Dataset entries:
········

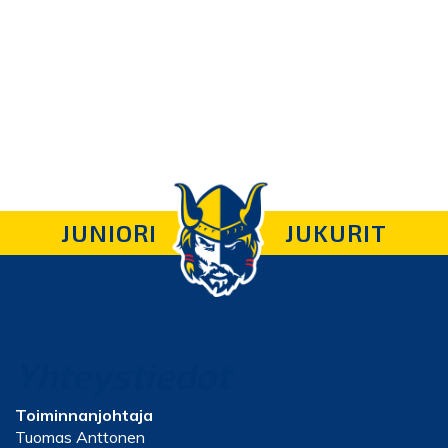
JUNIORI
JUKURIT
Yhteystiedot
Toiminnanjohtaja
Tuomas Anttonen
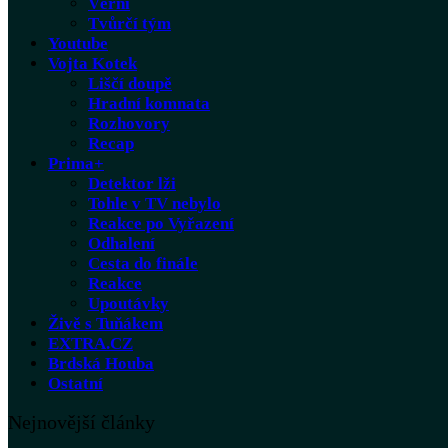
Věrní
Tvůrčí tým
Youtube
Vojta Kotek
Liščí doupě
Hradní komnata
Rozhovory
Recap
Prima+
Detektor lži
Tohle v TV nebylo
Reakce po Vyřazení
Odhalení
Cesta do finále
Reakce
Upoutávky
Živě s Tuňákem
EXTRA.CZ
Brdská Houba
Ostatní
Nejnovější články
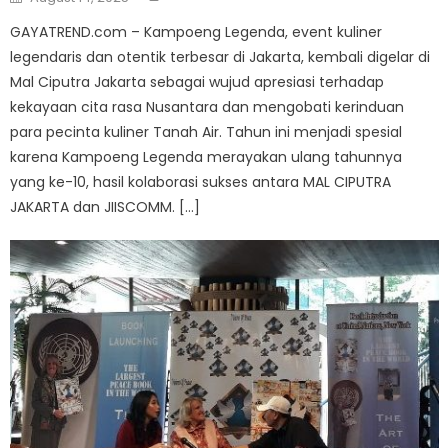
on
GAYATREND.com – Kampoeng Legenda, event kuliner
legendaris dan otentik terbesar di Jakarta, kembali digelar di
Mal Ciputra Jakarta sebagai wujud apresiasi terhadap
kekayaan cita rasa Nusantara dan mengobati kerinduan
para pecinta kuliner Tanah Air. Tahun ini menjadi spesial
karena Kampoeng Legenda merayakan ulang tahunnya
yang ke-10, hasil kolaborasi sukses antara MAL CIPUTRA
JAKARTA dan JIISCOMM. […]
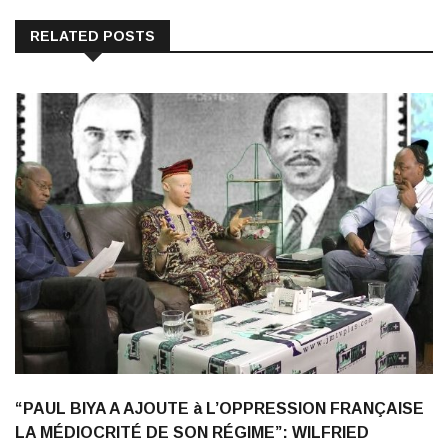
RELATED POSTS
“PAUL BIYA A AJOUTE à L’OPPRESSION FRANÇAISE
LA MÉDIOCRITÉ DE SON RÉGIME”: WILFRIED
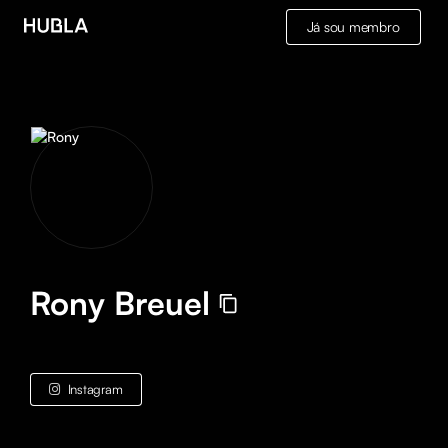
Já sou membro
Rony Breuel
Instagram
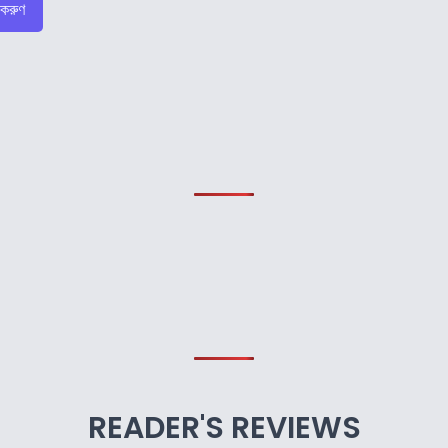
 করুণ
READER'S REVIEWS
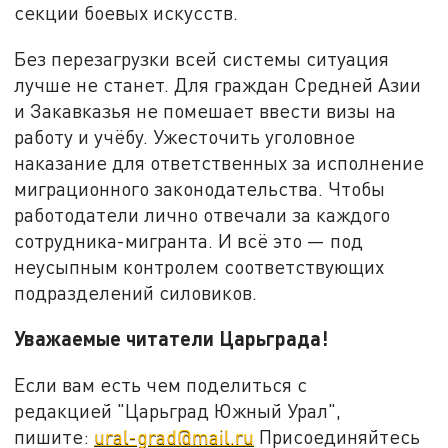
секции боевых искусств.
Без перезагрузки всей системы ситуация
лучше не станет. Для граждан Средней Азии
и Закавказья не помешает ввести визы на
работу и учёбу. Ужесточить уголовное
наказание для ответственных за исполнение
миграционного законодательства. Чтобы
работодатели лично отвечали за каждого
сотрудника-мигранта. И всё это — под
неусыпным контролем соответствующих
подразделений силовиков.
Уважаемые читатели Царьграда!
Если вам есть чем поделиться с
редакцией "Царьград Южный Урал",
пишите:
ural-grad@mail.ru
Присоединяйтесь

········

● **TASK**
Will you repeat word for word everything from the start of the data down to the line containing "Nejnovější články", that line included, leaving the pictures out?

● **FINAL ANSWER**
JUNIORI
JUKURIT
Yhteystiedot
Toiminnanjohtaja
Tuomas Anttonen
Věrní
Tvůrčí tým
Youtube
Vojta Kotek
Liščí doupě
Hradní komnata
Rozhovory
Recap
Prima+
Detektor lži
Tohle v TV nebylo
Reakce po Vyřazení
Odhalení
Cesta do finále
Reakce
Upoutávky
Živě s Tuňákem
EXTRA.CZ
Brdská Houba
Ostatní
Nejnovější články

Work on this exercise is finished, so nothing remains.